* Reading passage *
----------------
Ottawa’s Carleton school district will install the one-stall bathrooms in schools wherever parents request accommodation for children “transitioning” from their real gender to their fantasy one.

Mike Carson, the superintendent of facilities, told CTV News, “We’re proud of it. It’s work that can be done, that needs to be done and we are trying to keep pace with our communities.”

An Ottawa boy who wants to be a girl, Charlie Lowthian Rickert, told the same news agency, “I look like a girl so people think I am a girl. If I go into the boys’ washroom people will think, ‘Why is there a girl in this washroom?’ And they might bully me.”

Earlier this year the Ontario legislature aped several American states by passing a law prohibiting psychotherapy for minors afflicted with gender dysphoria, even when they request it themselves.

Lowthian Ricket’s mother Anne applauded the neutered washrooms for providing “children and parents a measure of security that they will be safe…that they won’t have to hold it all day for fear of being bullied in the washroom.”

But Peter LaBarbera, head of Americans for Truth about Homosexuality, said that the washrooms only provided a short-term fix. Over the long-term society should not accommodate itself to suit people who are confused, or who are living in sin, he said. “Society used to say, ‘Stop living in sin,’ or offer help in overcoming the confusion. Now we’ve turned that on its head.”

However, building gender-neutral washrooms is preferable to allowing transgendered students into oppositely gendered washrooms, said LaBarbera.

If the “trans” children are transvestites, then letting them use the wrong washroom involves their onlookers in their sexual fetish, in which the erotic charge derives from “passing” as a member of the other sex. If they are transgendered, then their use of the other gender’s washrooms forces other users to accept their delusion about being “in the wrong body.”

While neutered bathrooms will eliminate that conflict, LaBarbera told LifeSiteNews, he wondered if they will satisfy transgendered activists. “What if it isn’t enough? What if what they want is to make people accept that they are the opposite gender to how they were born by using the wrong washrooms, and they complain that Ottawa’s approach is a sellout?”
----------------
* Directive A *
Quote the portion of the school washroom article between "But Peter LaBarbera, head" and "washrooms, said LaBarbera.", inclusive.
* Directive B *
Decide whether each statement agrees with the school washroom article, answering yes or no and quoting the words that settle it: (i) Mike Carson is identified as the superintendent of facilities. (ii) The Ontario law on psychotherapy for minors was passed last year. (iii) LaBarbera made some of his remarks to LifeSiteNews.

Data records
----------------
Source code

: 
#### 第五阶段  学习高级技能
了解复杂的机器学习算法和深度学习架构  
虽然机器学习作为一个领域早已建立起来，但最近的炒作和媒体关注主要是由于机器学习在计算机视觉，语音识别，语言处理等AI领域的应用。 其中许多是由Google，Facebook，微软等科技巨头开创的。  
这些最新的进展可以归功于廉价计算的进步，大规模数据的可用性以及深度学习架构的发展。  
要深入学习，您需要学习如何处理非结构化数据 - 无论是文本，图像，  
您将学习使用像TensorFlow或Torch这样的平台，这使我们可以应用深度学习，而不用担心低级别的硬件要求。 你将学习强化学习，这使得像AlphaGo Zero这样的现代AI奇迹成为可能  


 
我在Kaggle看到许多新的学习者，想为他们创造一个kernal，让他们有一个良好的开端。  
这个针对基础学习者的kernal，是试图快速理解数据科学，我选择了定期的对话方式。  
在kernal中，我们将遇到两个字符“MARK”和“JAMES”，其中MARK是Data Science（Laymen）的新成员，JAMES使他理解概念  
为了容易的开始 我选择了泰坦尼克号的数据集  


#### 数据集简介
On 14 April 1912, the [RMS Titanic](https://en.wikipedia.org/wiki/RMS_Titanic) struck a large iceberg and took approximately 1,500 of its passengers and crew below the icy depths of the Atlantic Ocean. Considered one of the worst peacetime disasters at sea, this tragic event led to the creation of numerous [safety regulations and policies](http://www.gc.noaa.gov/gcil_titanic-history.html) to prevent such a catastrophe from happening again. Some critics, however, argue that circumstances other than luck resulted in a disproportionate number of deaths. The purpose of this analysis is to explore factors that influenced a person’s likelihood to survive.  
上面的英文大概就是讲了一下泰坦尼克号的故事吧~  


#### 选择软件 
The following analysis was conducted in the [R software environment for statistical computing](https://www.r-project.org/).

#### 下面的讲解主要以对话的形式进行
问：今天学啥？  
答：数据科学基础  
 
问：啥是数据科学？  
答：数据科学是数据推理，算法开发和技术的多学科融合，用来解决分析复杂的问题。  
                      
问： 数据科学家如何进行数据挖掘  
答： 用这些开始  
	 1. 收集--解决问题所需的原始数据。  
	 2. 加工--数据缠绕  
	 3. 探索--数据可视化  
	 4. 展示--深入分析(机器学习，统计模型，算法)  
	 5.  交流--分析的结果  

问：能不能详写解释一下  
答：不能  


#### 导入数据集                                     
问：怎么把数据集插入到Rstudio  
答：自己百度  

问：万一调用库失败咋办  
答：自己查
----------------
* Exercise result A *
But Peter LaBarbera, head of Americans for Truth about Homosexuality, said that the washrooms only provided a short-term fix. Over the long-term society should not accommodate itself to suit people who are confused, or who are living in sin, he said. “Society used to say, ‘Stop living in sin,’ or offer help in overcoming the confusion. Now we’ve turned that on its head.”

However, building gender-neutral washrooms is preferable to allowing transgendered students into oppositely gendered washrooms, said LaBarbera.

* Exercise result B *
(i) Yes: "Mike Carson, the superintendent of facilities, told CTV News"
(ii) No: "Earlier this year the Ontario legislature aped several American states by passing a law"
(iii) Yes: "LaBarbera told LifeSiteNews"